Slain Kenyan Olympian Agnes Tirop buried in her home village

This article is over 3 months old

Tirop’s coffin decorated with her Olympic and world championship medals before burial in Ngong

Slain Kenyan Olympian Agnes Tirop buried in her home village

Kenyan athletics star Agnes Tirop has been buried in her home village after a ceremony at her final resting place.

She was fatally shot in a drive-by shooting in Nairobi on Friday.

Tirop, 27, was a sprinter who won the 2011 Africa junior championships and finished fourth in the 100m and 200m at the world junior championships in Poland that same year. She won silver medals in both events at the 2011 African championships in Morocco.

More than 800 mourners, including Kenya’s prime minister, Raila Odinga, attended her funeral in Nairobi’s Limuru district on Monday.

Tirop was given a gun salute during the funeral service and her coffin was decorated with medals she won. A family friend read a testimony from Tirop’s mother.

She was one of Kenyans most promising track and field athletes before an early morning car accident in 2012 took away her left arm and left leg.

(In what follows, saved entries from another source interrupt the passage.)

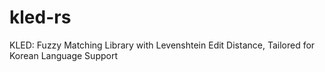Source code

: # kled-rs
KLED: Fuzzy Matching Library with Levenshtein Edit Distance, Tailored for Korean Language Support
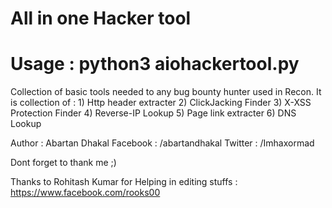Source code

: # All in one Hacker tool

# Usage : python3 aiohackertool.py

Collection of basic tools needed to any bug bounty hunter used in Recon.
It is collection of : 1) Http header extracter
                      2) ClickJacking Finder
                      3) X-XSS Protection Finder
                      4) Reverse-IP Lookup
                      5) Page link extracter
                      6) DNS Lookup

 Author : Abartan Dhakal
 Facebook : /abartandhakal
 Twitter : /Imhaxormad

 Dont forget to thank me ;) 

 Thanks to Rohitash Kumar for Helping in editing stuffs : https://www.facebook.com/rooks00
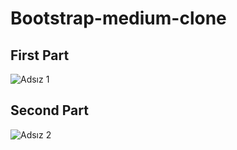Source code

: # Bootstrap-medium-clone
## First Part
![Adsız 1](https://user-images.githubusercontent.com/81578763/143609327-612bf5af-b3e3-47f9-b16c-48e8f291c45f.jpg)
## Second Part
![Adsız 2](https://user-images.githubusercontent.com/81578763/143611484-cf033731-36c7-4268-a188-792848a1ae79.jpg)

Tirop was identified as a suspect in a gun attack in July 2017, when gunmen opened fire on an advertising agency in Nairobi, killing two and wounding dozens. She was accused of being the main suspect in the attack but did not face any charges.

Tirop’s family has repeatedly protested against her death. Several motorcycle taxi drivers have turned their cars over to police in the hope that they will recover “the money they owe her”.

Kenya’s Deputy president, William Ruto, who led the funeral in a church service in the morning and then attended Tirop’s funeral, said the country was mourning a mother, a wife and a sister.

Tirop’s father, who was in Nairobi with her three-year-old daughter, said he would never forget his daughter’s smile, which he last saw in the morgue two days before she died.